Saudi low-cost carrier Flynas will launch scheduled nonstop service between Riyadh's King Khalid International Airport (RUH) and Velana International Airport (MLE) on 3 May 2026. The service will operate three times a week — Tuesdays, Thursdays and Saturdays — and marks the first direct connection between the Saudi capital and the Maldives.
Schedule
Outbound flights leave Riyadh at 00:05 local time and arrive in Malé at 08:00 Maldives time. The return leaves Malé at 09:05 and touches down in Riyadh at 13:00 local time. The overnight eastbound timing is the standard Gulf-to-Maldives pattern: passengers arrive early enough to clear immigration and catch morning seaplane and domestic transfers on the same day.
Why this route matters
Saudi Arabia has been one of the Maldives' fastest-growing source markets over the past two years, but the corridor has so far been served only indirectly — through Dubai, Doha, Abu Dhabi and Muscat. A direct Riyadh option removes the connection, cuts total travel time to around seven hours, and opens the destination to Saudi travellers for whom a one-stop itinerary had made a short Maldives break impractical.
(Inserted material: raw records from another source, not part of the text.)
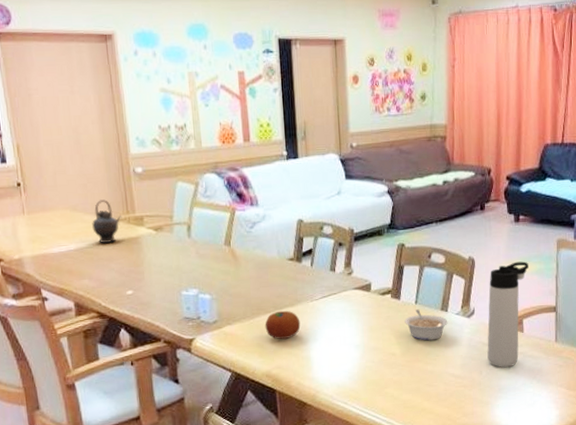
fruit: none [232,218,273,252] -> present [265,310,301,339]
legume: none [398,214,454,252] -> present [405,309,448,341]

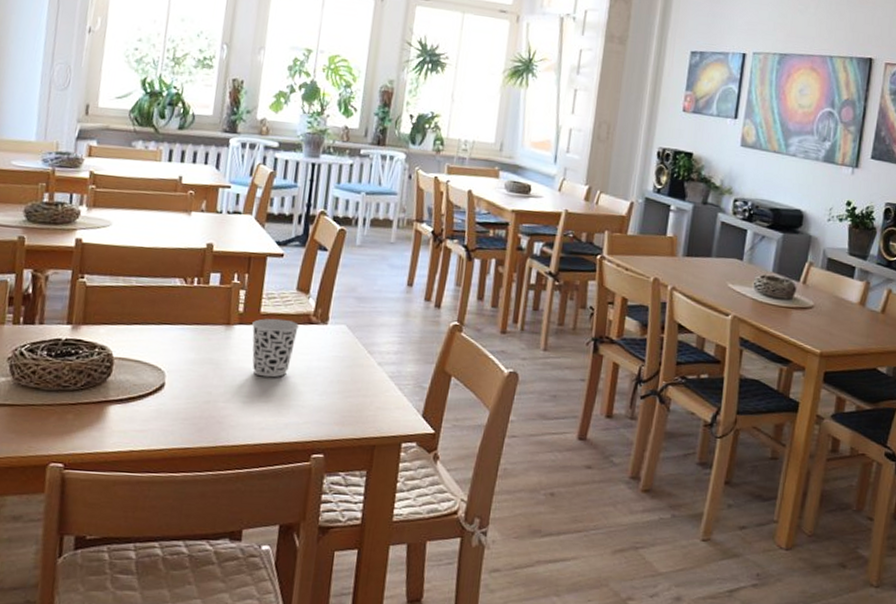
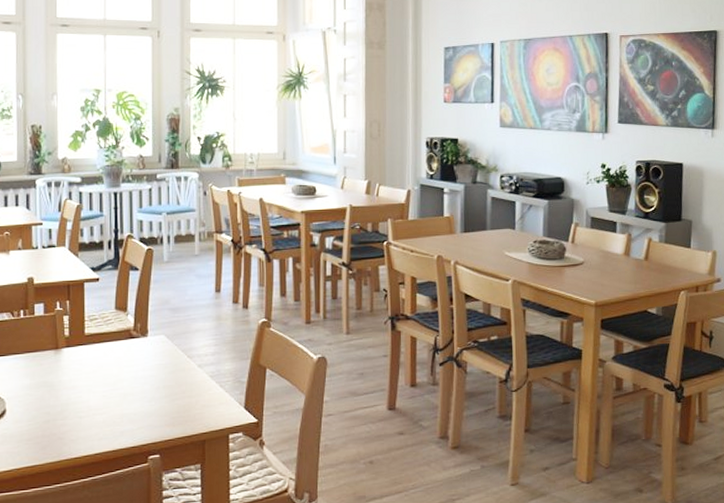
cup: present [252,318,299,378] -> none [79,337,121,392]

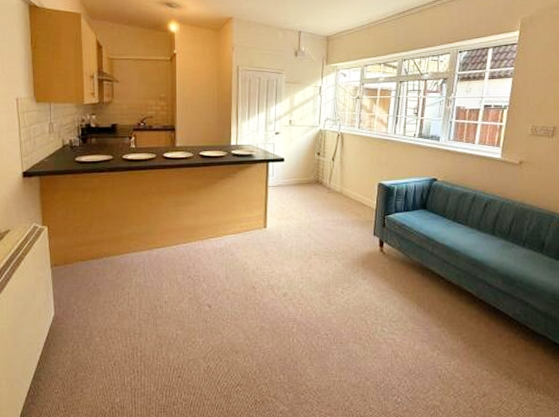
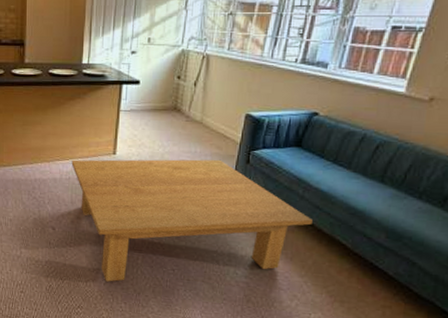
coffee table: none [225,225,443,354] -> present [71,159,313,282]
The route also represents a strategic move for Flynas. It is one of four new destinations the carrier is opening out of Riyadh in 2026, alongside Yerevan (Armenia), Antalya (Turkey) and Tivat (Montenegro) — part of a broader push to build Riyadh into a point-to-point leisure network rather than a feeder to legacy Gulf hubs.
What it means for resorts
For Maldivian resorts, the addition of a fourth Gulf carrier deepens capacity on a corridor that has been running at near-capacity in peak weeks. Low-cost competition is expected to put some downward pressure on published economy fares, though the bulk of Saudi Maldives traffic continues to move in premium cabins and on package itineraries where the fare comparison is less direct.
Resorts with existing Gulf-focused sales distribution — particularly those already marketing into Saudi travel agencies for Eid al-Adha and summer school-break windows — stand to benefit first.
What to watch
Flynas has not yet confirmed whether the three-weekly frequency will remain year-round or whether the route will be seasonally boosted. If early loads perform, an increase to daily during the Saudi school summer break (June-August) would be the obvious next step, and would materially change the Gulf-to-Maldives capacity picture for the 2026-2027 season.